Bartolo Alvarado, González Alvarado Pereira por su nombre de pila, nació ciego y aunque sus ojos nunca pudieron ver la luz, aquel ciego excepcional aprendió a ver con los ojos del alma. Así, solo desde el alma, le pudieron nacer el sentimiento y la pasión para hacer todo lo que hizo a golpe de acordeón bien digitado. Lo confirman su música, su canto, sus composiciones y todo lo que aportó a la permanencia del merengue típico.
Ante la noticia de su muerte ocurrida la semana pasada en Nueva York, mi memoria se remite con nostalgia inevitable a los años lejanos en que lo vi tocar por primera vez en una concurrida calle de Nagua, con su padre Ramón Alvarado –Mon Quero- acompañándolo en la guira y un tamborero del cual no recuerdo el nombre marcando el ritmo. Un muchachito blanco y flaco, ciego a terror, perdido detrás de un acordeón que parecía que se estaba tocando solo. Lo bajaban de La Jaguita, municipio de Cabrera, a impresionar a la gente de la ciudad con la habilidad musical de aquel niño prodigio.
El Cieguito de Nagua estaba empezando a hacer una historia larga y dulce como las cañas de azúcar.
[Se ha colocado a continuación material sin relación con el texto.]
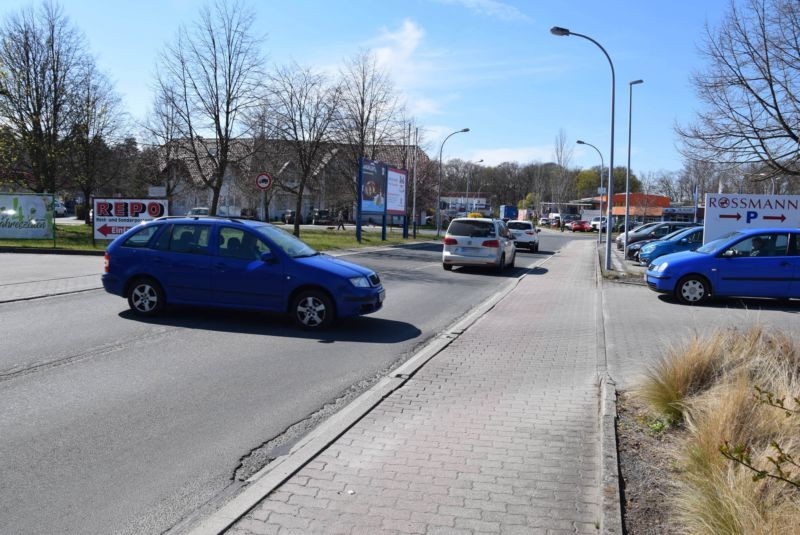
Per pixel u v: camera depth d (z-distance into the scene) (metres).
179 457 4.34
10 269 14.73
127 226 20.88
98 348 7.40
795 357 5.75
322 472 4.05
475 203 98.31
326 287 8.80
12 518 3.43
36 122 30.98
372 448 4.51
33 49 31.42
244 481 4.00
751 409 4.13
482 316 10.83
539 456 4.39
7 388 5.76
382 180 33.88
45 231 22.88
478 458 4.34
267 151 29.77
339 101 30.34
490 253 18.97
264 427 5.00
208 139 26.48
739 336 6.15
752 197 16.48
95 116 34.81
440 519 3.45
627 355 7.64
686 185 80.69
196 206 60.97
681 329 9.41
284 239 9.58
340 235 38.44
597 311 11.30
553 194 88.50
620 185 116.94
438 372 6.83
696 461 3.89
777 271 11.97
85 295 11.26
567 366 7.13
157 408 5.35
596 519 3.47
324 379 6.47
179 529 3.38
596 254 30.48
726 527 3.00
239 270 8.99
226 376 6.44
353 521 3.40
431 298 13.21
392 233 47.97
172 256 9.27
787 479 3.06
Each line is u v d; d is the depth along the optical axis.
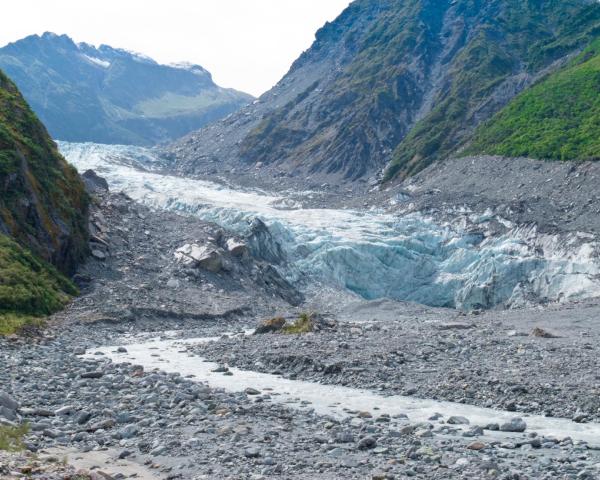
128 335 47.28
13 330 41.47
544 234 94.69
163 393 23.09
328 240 97.75
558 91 138.75
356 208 125.31
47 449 15.91
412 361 31.19
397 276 97.25
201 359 34.72
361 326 45.97
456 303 94.56
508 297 90.00
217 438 17.31
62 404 21.34
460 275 96.62
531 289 89.06
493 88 181.62
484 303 91.88
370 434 18.25
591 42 176.12
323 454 16.09
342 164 184.00
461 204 108.31
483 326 49.16
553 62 182.50
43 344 39.62
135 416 19.59
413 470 14.84
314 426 19.23
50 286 53.47
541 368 29.08
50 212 61.06
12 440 15.95
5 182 57.28
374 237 101.00
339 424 19.66
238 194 137.75
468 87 187.88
Historia bastante conocida aunque hay algunos que, sin conocimiento de causa y sin molestarse en investigar, la tergiversan al contarla. Ese fue el comienzo del formidable acordeonista que también cantaba y componía buenos merengues, y sobre cuyos hombros recayó la pesada tarea de encabezar la generación que ha mantenido en alto la música típica, después de morir Tatico Henríquez.
Bartolo cumplió cabalmente su misión. Supo evolucionar el merengue típico y renovarlo, pero sin deformarle sus compases ni su estructura rítmica. Él se convirtió en una escuela, por su larga permanencia en el ejercicio, su calidad de insuperable artista, su ejemplo de disciplina y de trabajo, de puntualidad, de seriedad, y por su conducta de buen ciudadano que en un mundo tan difícil como el de la música supo agotar su carrera sin que en torno suyo surgiera nunca un solo escándalo.
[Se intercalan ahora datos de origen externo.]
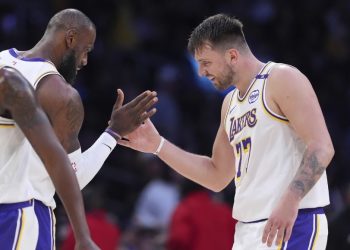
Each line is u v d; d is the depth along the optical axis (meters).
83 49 6.61
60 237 12.17
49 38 6.52
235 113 6.98
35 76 6.13
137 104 7.11
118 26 20.22
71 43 6.53
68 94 6.14
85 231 5.31
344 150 20.22
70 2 19.52
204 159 7.66
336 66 22.98
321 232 6.59
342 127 21.58
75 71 6.64
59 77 6.20
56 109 6.09
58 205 12.49
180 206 11.90
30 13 18.55
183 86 20.06
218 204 11.98
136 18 21.03
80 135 16.78
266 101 6.66
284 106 6.53
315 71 22.48
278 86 6.58
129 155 16.73
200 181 7.66
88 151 6.87
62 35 6.51
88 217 11.55
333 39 23.47
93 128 17.34
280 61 22.25
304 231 6.53
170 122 18.03
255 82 6.79
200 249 11.68
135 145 7.61
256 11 22.95
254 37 22.34
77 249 5.29
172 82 19.23
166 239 13.14
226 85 6.98
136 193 15.75
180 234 11.66
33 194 6.10
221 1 22.67
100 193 12.24
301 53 22.66
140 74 19.58
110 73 18.61
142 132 7.57
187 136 18.58
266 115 6.64
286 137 6.61
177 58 20.89
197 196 11.89
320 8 23.70
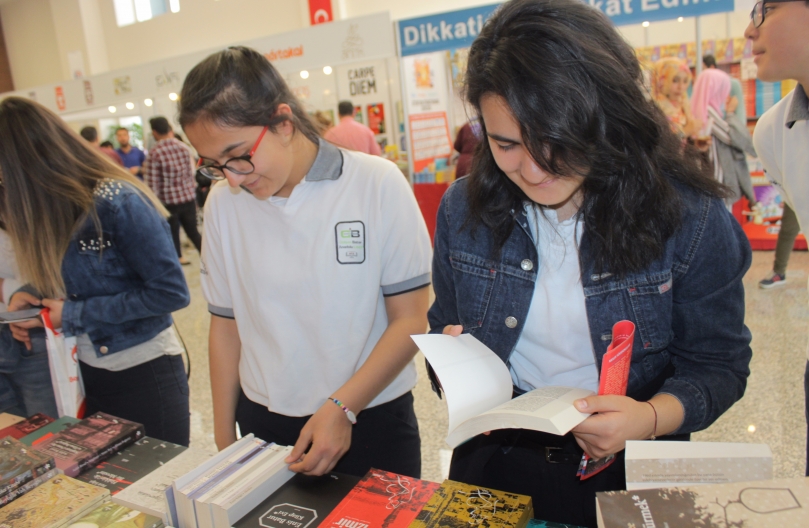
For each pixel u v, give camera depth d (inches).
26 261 56.6
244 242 48.4
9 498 35.3
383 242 46.8
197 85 38.7
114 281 58.8
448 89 223.1
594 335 36.1
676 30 208.5
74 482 36.4
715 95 176.9
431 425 99.8
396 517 32.6
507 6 28.7
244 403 52.2
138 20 371.2
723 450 26.3
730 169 181.0
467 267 39.5
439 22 177.6
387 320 50.3
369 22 187.3
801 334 118.6
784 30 35.5
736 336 34.3
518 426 26.5
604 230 32.4
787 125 42.1
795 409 92.4
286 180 44.0
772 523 21.9
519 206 36.6
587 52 26.9
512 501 32.2
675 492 23.8
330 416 41.4
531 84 26.4
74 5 379.2
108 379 59.6
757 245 187.8
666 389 33.7
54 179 54.7
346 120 218.8
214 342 53.7
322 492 36.1
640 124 28.9
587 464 32.9
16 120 53.9
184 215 250.7
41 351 59.4
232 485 34.7
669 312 34.9
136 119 307.4
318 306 46.4
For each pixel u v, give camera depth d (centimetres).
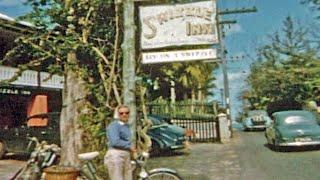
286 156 1872
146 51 991
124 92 973
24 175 961
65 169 899
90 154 920
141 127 1109
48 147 975
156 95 1305
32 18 1168
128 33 973
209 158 1889
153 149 1952
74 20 1158
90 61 1157
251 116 4066
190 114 3247
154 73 1227
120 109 894
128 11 975
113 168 883
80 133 1120
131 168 899
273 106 5334
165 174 895
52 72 1158
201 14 973
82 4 1146
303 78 5144
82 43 1124
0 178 1386
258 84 7025
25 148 1755
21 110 2731
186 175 1403
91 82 1155
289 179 1260
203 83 4006
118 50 1100
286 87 5447
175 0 980
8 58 1262
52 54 1155
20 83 2520
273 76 5797
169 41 980
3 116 2595
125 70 973
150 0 989
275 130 2148
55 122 1736
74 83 1144
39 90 2791
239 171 1463
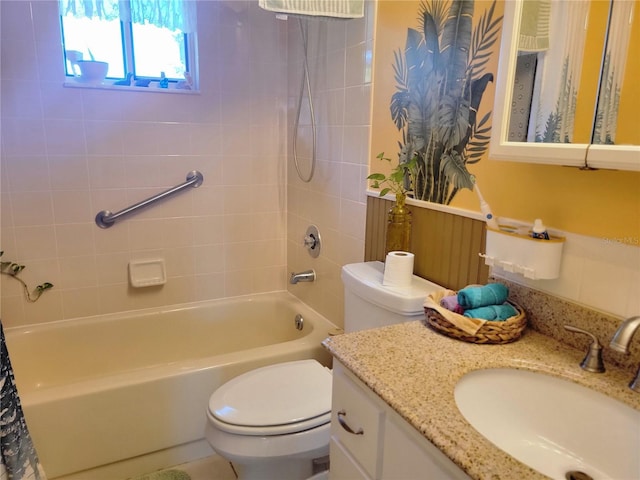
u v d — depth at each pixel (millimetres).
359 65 1870
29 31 1990
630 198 930
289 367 1715
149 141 2295
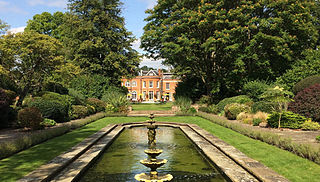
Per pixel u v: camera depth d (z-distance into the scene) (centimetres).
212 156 840
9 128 1393
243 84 2464
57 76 2764
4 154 755
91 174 705
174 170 746
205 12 2286
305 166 655
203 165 804
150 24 2728
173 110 2838
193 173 715
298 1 2248
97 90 2977
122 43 3666
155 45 2791
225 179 659
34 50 1880
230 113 1908
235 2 2422
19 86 2009
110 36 3491
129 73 3744
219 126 1630
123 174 705
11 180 546
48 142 1031
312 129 1245
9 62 1852
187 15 2334
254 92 2133
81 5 3541
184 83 3178
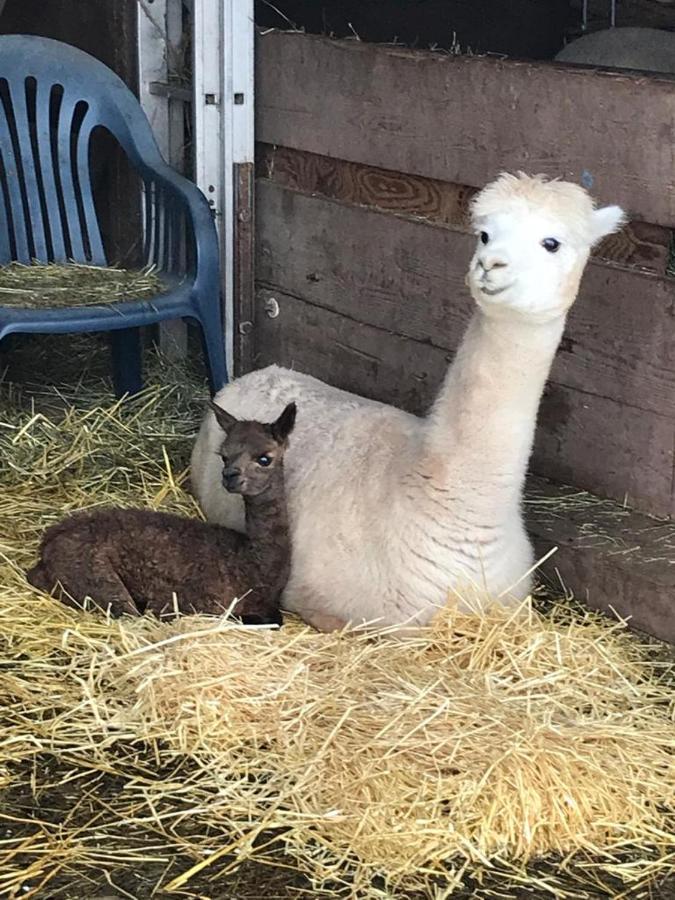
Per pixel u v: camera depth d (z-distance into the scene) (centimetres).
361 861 178
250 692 210
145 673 215
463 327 287
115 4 369
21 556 262
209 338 314
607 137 253
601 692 216
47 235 356
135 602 243
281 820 185
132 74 367
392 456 238
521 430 224
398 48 296
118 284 323
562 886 176
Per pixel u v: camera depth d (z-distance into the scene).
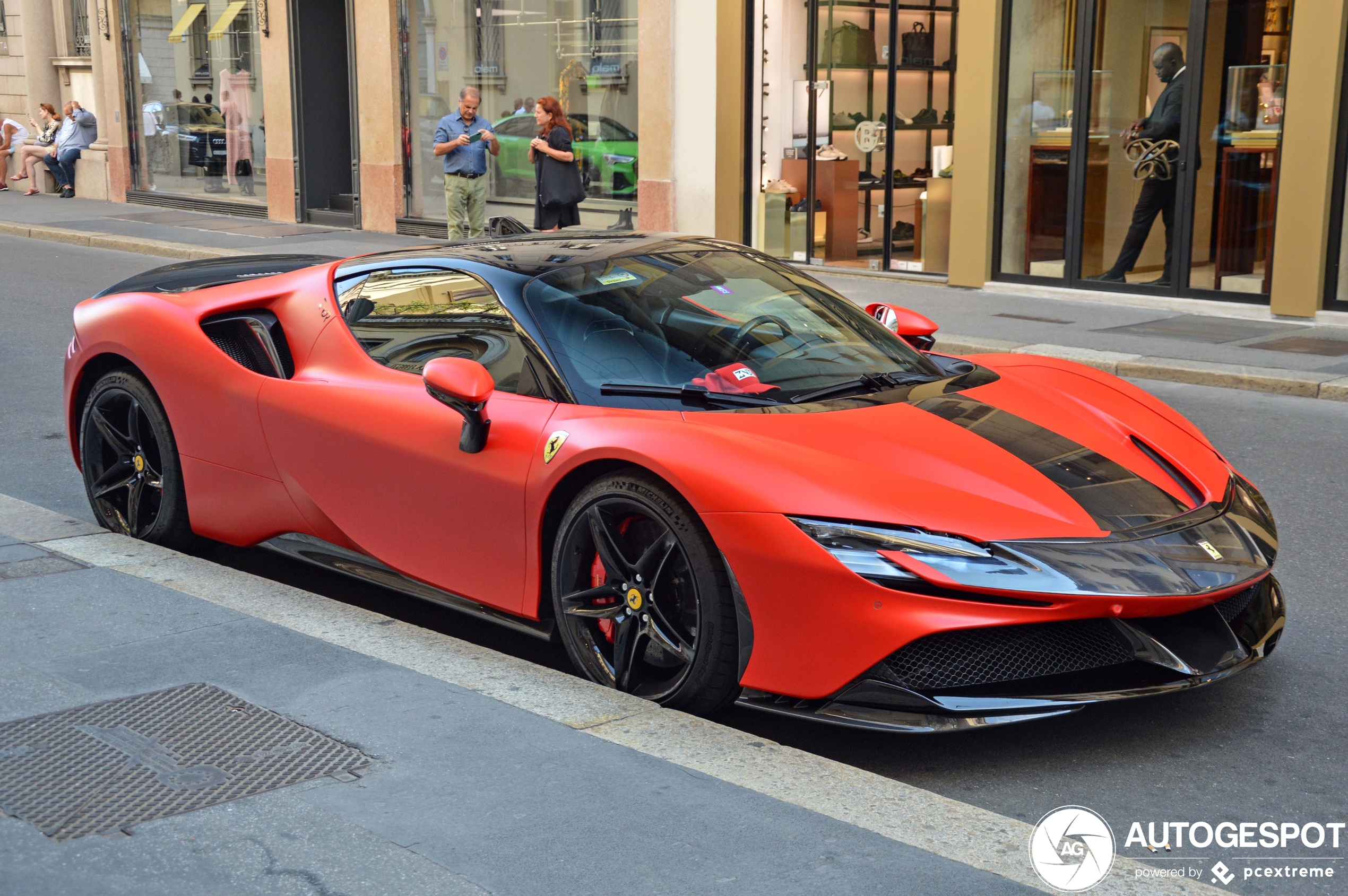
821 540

Yo he escrito bastante acerca de Bartolo, pero hago estas notas casi como un desahogo, como quien cumple el deber amargo de despedir a un ser querido y admirado, como una forma de acompañar a la familia y al pueblo en el profundo dolor que, en medio de este año tan trágico, sufre también la muerte de uno de sus artistas más sobresalientes.
Aparte de los intercambios de llamadas con la familia, ha sido con el Viejo Puro, tamborero por casi veinte años de Bartolo y que terminó por ser como uno más de la familia; y con mi compadre Pepe Ovalle, pariente entrañable y colaborador cercano de Bartolo, con quienes más comunicación he tenido en estos días. Aquí hago extensiva mi expresión de solidaridad en el dolor a todos los demás acompañantes, asistentes, colaboradores, incluyendo a algunos como Chico Torres y Juan Balbuena, que también han desaparecido.
Y cierro estas líneas con un mensaje de agradecimiento. En las diligencias junto a doña María y otros familiares por traer el cuerpo de Bartolo al país, busqué la ayuda de mi puntual amigo, el ministro Miguel Mejía. Por su vía entré en contacto inmediato con el consulado dominicano en Nueva York. Aunque servir a sus compatriotas es el primer deber de una autoridad consular en cualquier parte del mundo, también entiendo que nobleza obliga y por eso doy las gracias al cónsul Carlos Castillo, a sus colaboradores Elías Barrera y la vicecónsul doña Cecilia Santana, por la deferencia y el trato solícito y cortés y por la buena disposición que, según me consta, mostraron a la familia directa del artista, aún en medio de la difícil situación que actualmente impera tanto en Nueva York como en nuestro propio país.
Descanse, maestro Bartolo, al final de la larga faena de la vida, y después de haber luchado con tanta tenacidad en esa batalla fatal que todos perdemos contra la muerte. Siga viendo con los ojos del alma, de ahora en adelante desde la leyenda y desde la música que su acordeón irrepetible nos dejó como herencia.